____ EXCERPTED RECORDS

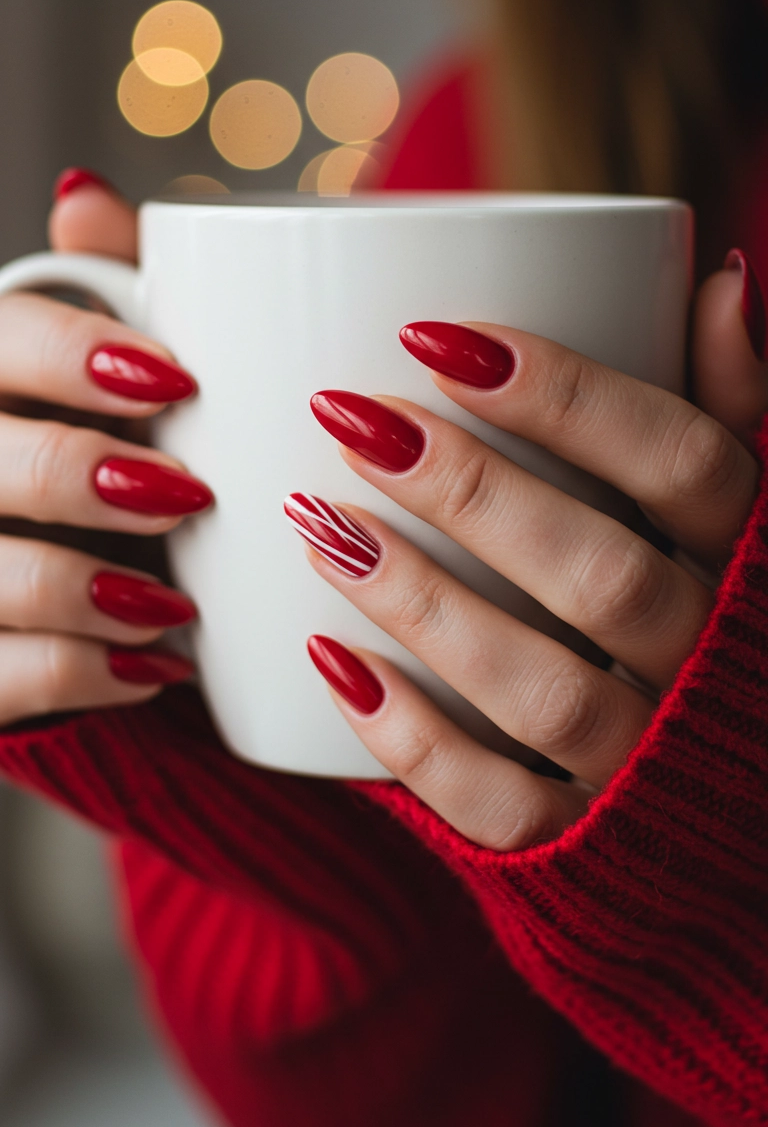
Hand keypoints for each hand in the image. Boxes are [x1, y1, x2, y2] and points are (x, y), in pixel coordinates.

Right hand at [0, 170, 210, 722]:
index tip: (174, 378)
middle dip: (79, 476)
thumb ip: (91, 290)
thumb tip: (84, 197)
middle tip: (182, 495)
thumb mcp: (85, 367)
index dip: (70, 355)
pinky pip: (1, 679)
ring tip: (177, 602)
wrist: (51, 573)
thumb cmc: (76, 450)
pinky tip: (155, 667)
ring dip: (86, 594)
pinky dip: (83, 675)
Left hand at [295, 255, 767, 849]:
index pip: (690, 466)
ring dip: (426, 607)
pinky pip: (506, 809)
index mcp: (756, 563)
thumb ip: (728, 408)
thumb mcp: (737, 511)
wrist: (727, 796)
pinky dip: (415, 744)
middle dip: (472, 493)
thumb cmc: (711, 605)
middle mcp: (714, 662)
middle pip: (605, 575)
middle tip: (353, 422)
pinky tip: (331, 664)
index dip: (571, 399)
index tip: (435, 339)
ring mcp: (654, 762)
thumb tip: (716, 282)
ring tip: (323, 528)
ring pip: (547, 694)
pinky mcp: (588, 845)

________

▸ EXERCISE BRIEF
Needed here is a verbatim copy of the data from the first line through the line with "index dip: (571, 399)", without pictures.

▸ RESPONSE TO THIS TASK
Hand keypoints for each hand in the image. Boxes are [x1, y1, x2, y2] and points are (x, y), in pixel coordinates.

Right hand at [0, 170, 210, 722]:
index tip: (174, 378)
middle dip: (79, 476)
thumb ip: (91, 290)
thumb tip: (84, 197)
middle tip: (182, 495)
thumb mcp: (85, 367)
index dip: (70, 355)
pinky pip: (1, 679)
ring tip: (177, 602)
wrist: (51, 573)
thumb cmc: (76, 450)
pinky tip: (155, 667)
ring dip: (86, 594)
pinky dip: (83, 675)
Left hand at [295, 255, 767, 849]:
index pip: (690, 466)
ring dip: (426, 607)
pinky pip: (506, 809)
index mcp: (756, 563)
thumb ip: (728, 408)
thumb mcp: (737, 511)
wrist: (727, 796)
pinky dip: (415, 744)
middle dip: (472, 493)
thumb cmc: (711, 605)
middle mcp: (714, 662)
middle pip: (605, 575)
middle tip: (353, 422)
pinky tip: (331, 664)
index dip: (571, 399)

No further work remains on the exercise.